Wireline logs directly (or indirectly) measure P-wave velocity, S-wave velocity and density. Integrating this data with core and log analysis, the lambda and mu properties are calculated and assigned lithologies and fluid properties. Detailed quality assessment and cross-plot analysis is carried out to assign empirical limits and guidelines for lithology and fluid discrimination based on the measured rock physics properties (Figure 2). The determined relationships are then used to calibrate and classify the seismically-derived properties. The result is a seismic volume transformed to a detailed lithological characterization of the reservoir within the zone of interest. Drilling results are shown to validate and quantify the success of the method (Figure 3).  

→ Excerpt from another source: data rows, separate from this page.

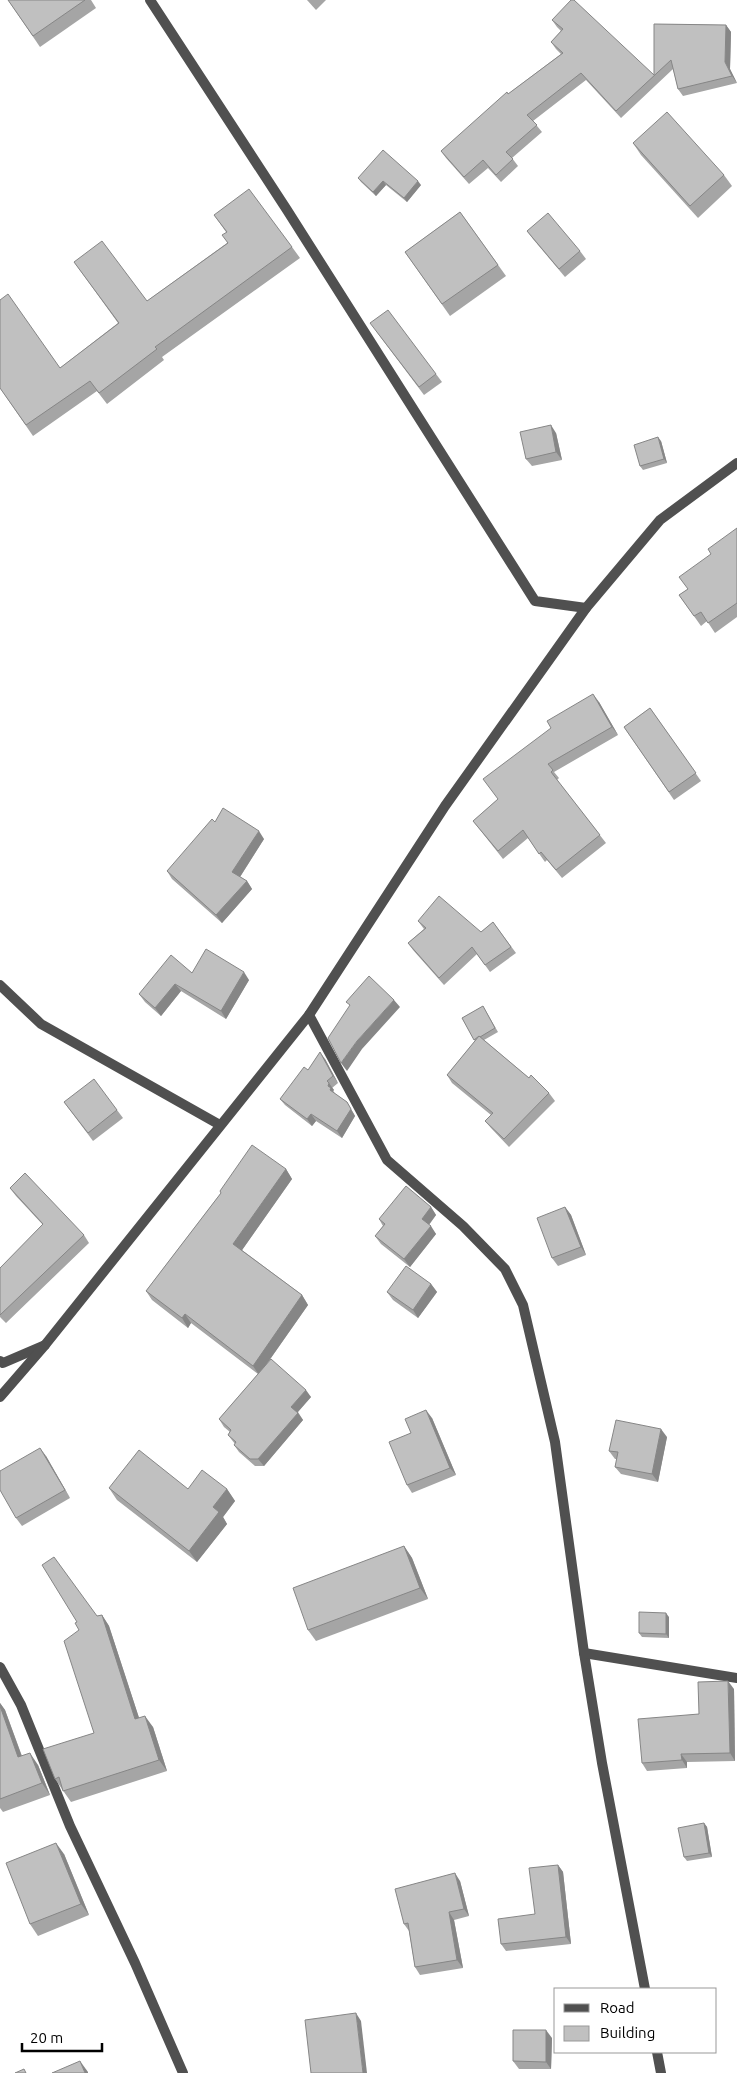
<svg xmlns="http://www.w3.org/2000/svg" width="737" height="2073" font-family="Ubuntu,sans-serif">
  <style>
    .lines { fill: none; stroke-linecap: round; stroke-linejoin: round }
    .minor { stroke: #505050; stroke-width: 10 }
    .tertiary { stroke: #505050; stroke-width: 10 }
    .wall { fill: #a5a5a5 }
    .shaded-wall { fill: #868686 }
    .building { fill: #c0c0c0; stroke: #868686 }
  </style>
  <rect width="100%" height="100%" fill="#fff"/>
  <g class="lines">
    <g class="minor">
      <polyline points="150,0 287,210 535,601 586,608"/>
      <polyline points="0,985 41,1024 220,1125"/>
      <polyline points="309,1015 387,1160 463,1226 505,1269 523,1305 555,1442 584,1653 602,1763 645,1989"/>
      <polyline points="0,1361 3,1363 45,1345"/>
      <polyline points="584,1653 737,1678"/>
      <polyline points="0,1667 21,1705 70,1826 135,1963 183,2073"/>
      <polyline points="657,2052 661,2073"/>
    </g>
    <polyline class="tertiary" points="0,1397 45,1345 309,1015 445,806 586,608 660,520 737,463"/>
  </g>
  <g class="wall">
    <polygon points="8,0 91,0 96,8 40,47"/>
    <polygon points="307,0 326,0 316,10"/>
    <polygon points="552,20 654,75 654,24 726,25 731,32 730,69 737,83 683,96 678,89 673,69 621,118 586,80 533,121 542,132 512,158 518,166 501,182 488,168 469,184 446,158 441,151 508,94 561,54 556,49 551,42 561,31 557,27"/>
    <polygon points="633,143 724,175 732,186 698,218 641,155"/>
    <polygon points="358,178 421,185 407,202 386,185 376,196 361,182"/>
    <polygon points="460,212 506,276 450,316 405,252"/>
    <polygon points="214,215 292,247 300,258 162,357 164,360 107,404 97,391 33,436 0,388 60,368 118,323 74,262 147,301 227,243 226,232"/>
    <polygon points="527,231 580,251 586,259 565,277 533,239"/>
    <polygon points="376,331 436,374 442,382 424,395"/>
    <polygon points="556,433 562,460 532,466 526,459"/>
    <polygon points="661,441 667,463 643,470 640,466"/>
    <polygon points="737,528 737,617 715,633 707,621 701,626 679,595 688,589 711,554"/>
    <polygon points="599,702 618,735 554,772 559,778 557,780 606,843 562,878 547,860 545,862 528,838 503,859 473,821 498,799"/>
    <polygon points="650,708 701,781 674,800 624,727"/>
    <polygon points="215,822 264,839 240,877 247,881 252,889 222,923 172,879 167,871"/>
    <polygon points="418,921 481,932 493,922 516,953 490,972 477,954 444,985 413,950 408,943 424,929"/>
    <polygon points="192,973 249,980 226,1019 181,991 161,1016 145,1002 139,994"/>
    <polygon points="483,1006 498,1032 484,1040 529,1078 549,1093 555,1101 509,1147 491,1128 485,1121 491,1115 452,1083 447,1075 475,1041 462,1018"/>
    <polygon points="325,1059 338,1083 332,1088 334,1090 333,1091 335,1094 347,1102 355,1116 342,1138 316,1121 312,1126 285,1105 280,1099 308,1070"/>
    <polygon points="64,1102 117,1110 123,1118 93,1141"/>
    <polygon points="286,1169 292,1179 242,1250 302,1295 308,1305 266,1365 311,1397 298,1412 303,1420 264,1466 255,1466 239,1452 234,1445 235,1444 228,1435 230,1432 224,1427 219,1419 258,1374 191,1323 188,1328 152,1300 146,1291 221,1193 220,1191"/>
    <polygon points="10,1188 84,1235 89,1243 6,1323 0,1317 0,1268 43,1225 16,1196"/>
    <polygon points="431,1207 436,1215 429,1225 436,1234 410,1267 381,1244 375,1236 383,1226 379,1219"/>
    <polygon points="565,1207 571,1215 586,1255 558,1266 552,1258"/>
    <polygon points="431,1284 437,1292 418,1318 393,1300 387,1292"/>
    <polygon points="432,1418 456,1475 412,1493 407,1485 411,1433"/>
    <polygon points="667,1437 658,1482 621,1474 615,1467 617,1459 615,1459 609,1451"/>
    <polygon points="46,1456 70,1498 22,1526 16,1518"/>
    <polygon points="109,1488 227,1489 235,1501 223,1517 227,1524 197,1562 117,1500"/>
    <polygon points="404,1546 412,1558 428,1599 316,1641 308,1630"/>
    <polygon points="102,1615 109,1626 139,1718 153,1727 167,1771 71,1802 55,1779 94,1733 79,1630 97,1616"/>
    <polygon points="669,1617 669,1638 642,1637 639,1633"/>
    <polygon points="734,1689 735,1761 687,1762 687,1768 647,1771 642,1763 699,1714"/>
    <polygon points="0,1703 5,1710 22,1756 38,1765 50,1795 3,1812 0,1808"/>
    <polygon points="704,1823 707,1827 712,1857 687,1861 684,1857"/>
    <polygon points="64,1854 89,1915 38,1936 30,1924"/>
    <polygon points="558,1865 563,1872 571,1944 506,1951 501,1944 535,1914"/>
    <polygon points="460,1881 469,1916 454,1920 463,1968 420,1975 415,1967 409,1931 404,1924"/>
    <polygon points="552,2038 551,2069 519,2069 513,2061"/>
  </g>
  <g class="shaded-wall">
    <polygon points="726,25 731,32 730,69 737,83 732,76 725,62"/>
    <polygon points="383,181 386,185 376,196 373,192"/>
    <polygon points="418,181 421,185 407,202 404,198"/>
    <polygon points="551,425 556,433 562,460 556,452"/>
    <polygon points="658,437 661,441 667,463 664,459"/>
    <polygon points="593,694 599,702 618,735 612,727"/>
    <polygon points="259,831 264,839 238,880 232,872"/>
    <polygon points="247,881 252,889 222,923 216,915"/>
    <polygon points="244,972 249,980 226,1019 221,1011"/>
    <polygon points="175,984 181,991 161,1016 155,1008"/>
    <polygon points="394,1000 400,1007 362,1049 347,1071 341,1063 357,1041"/>
    <polygon points="320,1052 325,1059 338,1083 333,1076"/>
    <polygon points="329,1083 334,1090 333,1091 336,1095 330,1090 328,1086"/>
    <polygon points="347,1102 355,1116 342,1138 337,1131"/>
    <polygon points="311,1114 316,1121 312,1126 307,1119"/>
    <polygon points="286,1169 292,1179 240,1253 233,1244"/>
    <polygon points="431,1207 436,1215 427,1227 422,1219"/>
    <polygon points="565,1207 571,1215 586,1255 581,1247"/>
    <polygon points="431,1226 436,1234 410,1267 404,1259"/>
    <polygon points="431,1284 437,1292 418,1318 413,1310"/>
    <polygon points="302,1295 308,1305 259,1375 253,1366"/>
    <polygon points="185,1314 191,1323 188,1328 182,1318"/>
    <polygon points="306,1390 311,1397 296,1414 291,1407"/>
    <polygon points="426,1410 432,1418 456,1475 450,1468"/>
    <polygon points="298,1413 303,1420 264,1466 258,1459"/>
    <polygon points="661,1429 667,1437 658,1482 652,1474"/>
    <polygon points="40,1448 46,1456 70,1498 65,1490"/>
    <polygon points="227,1489 235,1501 223,1517 227,1524 197,1562 189,1551 213,1507"/>
    <polygon points="404,1546 412,1558 428,1599 420,1588"/>
    <polygon points="666,1613 669,1617 669,1638 666,1634"/>
    <polygon points="102,1615 109,1626 143,1730 135,1719"/>
    <polygon points="728,1681 734,1689 735,1761 730,1753"/>
    <polygon points="0,1703 5,1710 26,1768 18,1757 0,1706"/>
    <polygon points="145,1716 153,1727 167,1771 159,1760"/>
    <polygon points="30,1753 38,1765 50,1795 42,1783"/>
    <polygon points="681,1754 687,1762 687,1768 682,1760"/>
    <polygon points="704,1823 707,1827 712,1857 709,1853"/>
    <polygon points="56,1843 64,1854 89,1915 81,1904"/>
    <polygon points="558,1865 563,1872 571,1944 566,1937"/>
    <polygon points="455,1873 460,1881 469,1916 464,1909"/>
    <polygon points="449,1912 454,1920 463,1968 457,1960"/>
    <polygon points="356,2013 361,2021 367,2073 363,2073"/>
    <polygon points="546,2030 552,2038 551,2069 546,2062"/>
    <polygon points="80,2061 88,2072 88,2073 85,2073"/>
  </g>
  <g class="building">
    <polygon points="8,0 85,0 33,36"/>
    <polygon points="571,0 574,0 654,75 654,24 726,25 725,62 732,76 678,89 671,60 616,111 581,73 527,115 537,125 506,152 513,159 496,175 483,160 464,177 441,151 507,92 508,94 563,53 551,42 563,29 552,20"/>
    <polygon points="667,112 724,175 690,206 633,143"/>
    <polygon points="383,150 418,181 404,198 383,181 373,192 358,178"/>
    <polygon points="249,189 292,247 155,347 157,349 99,393 90,381 26,425 0,388 0,300 8,294 60,368 119,323 74,262 102,241 147,301 228,243 222,235 227,232 214,215"/>
    <polygon points="460,212 498,265 442,304 405,252"/>
    <polygon points="548,213 580,251 559,269 527,231"/>
    <polygon points="388,310 436,374 419,387 370,323"/>
    <polygon points="551,425 556,452 526,459 520,432"/>
    <polygon points="658,437 664,459 640,466 634,445"/>
    <polygon points="737,528 737,603 708,623 701,612 694,616 679,595 688,589 679,577 711,554 708,549"/>
    <polygon points="593,694 612,727 548,764 553,770 551,772 600,835 556,870 541,852 539,854 523,830 498,851 473,821 498,799 483,779 551,728 547,721"/>
    <polygon points="650,708 696,773 669,792 624,727"/>
    <polygon points="223,808 259,831 232,872 247,881 216,915 167,871 212,819 215,822"/>
    <polygon points="439,896 481,932 493,922 511,947 485,965 472,947 439,978 408,943 426,928 418,921"/>
    <polygon points="206,949 244,972 221,1011 175,984 155,1008 139,994 171,955 192,973"/>
    <polygon points="369,976 394,1000 357,1041 341,1063 328,1038 350,1005 346,1002"/>
    <polygon points="483,1006 495,1028 480,1037 479,1036 474,1040 462,1018"/>
    <polygon points="479,1036 529,1078 531,1075 549,1093 504,1139 485,1121 493,1113 447,1075"/>
    <polygon points="320,1052 333,1076 327,1081 329,1083 328,1086 331,1088 330,1090 347,1102 351,1109 337,1131 311,1114 307,1119 280,1099 304,1067 308,1070"/>
    <polygon points="94,1079 117,1110 88,1133 64,1102"/>
    <polygon points="252,1145 286,1169 233,1244 302,1295 253,1366 185,1314 182,1318 146,1291 221,1193 220,1191"/>
    <polygon points="25,1173 84,1235 0,1315 0,1268 43,1224 10,1188"/>
    <polygon points="406,1186 431,1207 422,1219 431,1226 404,1259 375,1236 385,1224 379,1219"/>
    <polygon points="565,1207 581,1247 552,1258 537,1218"/>
    <polygon points="406,1266 431,1284 413,1310 387,1292"/>
    <polygon points="271,1359 306,1390 291,1407 298,1413 258,1459 250,1459 234,1445 236,1442 228,1435 231,1430 219,1419"/>
    <polygon points="426,1410 450,1468 407,1485 389,1442 411,1433 405,1419"/>
    <polygon points="616,1420 661,1429 652,1474 615,1467 618,1452 609,1451"/>
    <polygon points="40,1448 65,1490 16,1518 0,1490 0,1471"/>
    <polygon points="139,1450 188,1489 202,1470 227,1489 213,1507 219,1512 189,1551 109,1488"/>
    <polygon points="404,1546 420,1588 308,1630 293,1588"/>
    <polygon points="54,1557 97,1616 102,1615 135,1719 145,1716 159,1760 63,1791 59,1777 55,1779 43,1749 94,1733 64,1641 79,1630 75,1623 77,1622 42,1565"/>
    <polygon points="639,1612 666,1613 666,1634 639,1633"/>
    <polygon points="728,1681 730,1753 681,1754 682,1760 642,1763 638,1719 699,1714 698,1682"/>
    <polygon points="0,1706 18,1757 30,1753 42,1783 0,1799"/>
    <polygon points="704,1823 709,1853 684,1857 678,1828"/>
    <polygon points="56,1843 81,1904 30,1924 6,1863"/>
    <polygon points="558,1865 566,1937 501,1944 498,1919 535,1914 529,1868"/>
    <polygon points="455,1873 464,1909 449,1912 457,1960 415,1967 408,1923 404,1924 395,1889"/>
    <polygon points="356,2013 363,2073 311,2073 305,2020"/>
    <polygon points="513,2030 546,2030 546,2062 513,2061"/>
    <polygon points="80,2061 85,2073 52,2073"/>
    <polygon points="24,2069 26,2073 15,2073"/>
  </g>
  <rect x="554" y="1988" width="162" height="65" fill="#ffffff" stroke="#999999"/>
  <rect x="564" y="2004" width="25" height="8" fill="#505050" stroke="#999999"/>
  <text x="600" y="2013" font-size="15" fill="#000000">Road</text>
  <rect x="564" y="2026" width="25" height="15" fill="#c0c0c0" stroke="#999999"/>
  <text x="600" y="2038" font-size="15" fill="#000000">Building</text>
  <path d="M22 2043v8h80v-8" fill="none" stroke="#000000" stroke-width="2.5"/>
  <text x="30" y="2043" font-size="15" fill="#000000" stroke="#ffffff" stroke-width="4" paint-order="stroke">20 m</text>
</svg>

Applying this technique over a project area allows more confident mapping of the channels and the reservoir quality and continuity within the channels.  A few of the potential benefits in oil sands areas include fewer vertical wells required to define the resource area and more confidently placed horizontal wells for optimal production.

 

Core Aspects 

The cores shown represent facies types that cluster on a lambda*rho – mu*rho cross plot. The 5-13 well facies are typical for the oil sands area, with the clean sands and shales nicely separated on the cross plot (Figure 4a and 4b). The 7-16 core is interesting because it is almost all mud and at first glance, appears to be an abandoned channel 30m thick. However, when the lambda*rho – mu*rho points are plotted on the cross plot, they are all in the ‘non-reservoir’ part of the plot, but they fall into two distinct clusters (Figure 5a). If the points in the clusters are highlighted in different colors and identified in depth (Figure 5b), it is apparent that the middle portion of the mud has different properties than the upper or lower.  With this information, the lithofacies can be interpreted differently, perhaps as stacked abandoned channel fills. This interpretation is also supported by the seismic facies volume (Figure 6).

 

References 

Barson, D., Bachu, S., Esslinger, P., 2001, Flow systems in the Mannville Group in the east-central Athabasca area and implications for steam-assisted gravity drainage (SAGD) operations for in situ bitumen production: Bulletin of Canadian Petroleum Geology, v. 49, p. 376-392.

Dumitrescu, C., Weston Bellman, L., and Williams, A., 2005, Delineating productive reservoir in the Canadian oil sands using neural networks approach: CSEG Technical Abstracts.

Goodway, W., Chen, T., and Downton, J., 1997, Improved AVO fluid detection and lithology discrimination using Lame petrophysical parameters: “Lambda*rho”, “mu*rho” and “lambda/mu fluid stack”, from P and S inversions: 67th Annual International Meeting., SEG Expanded Abstracts, p183-186.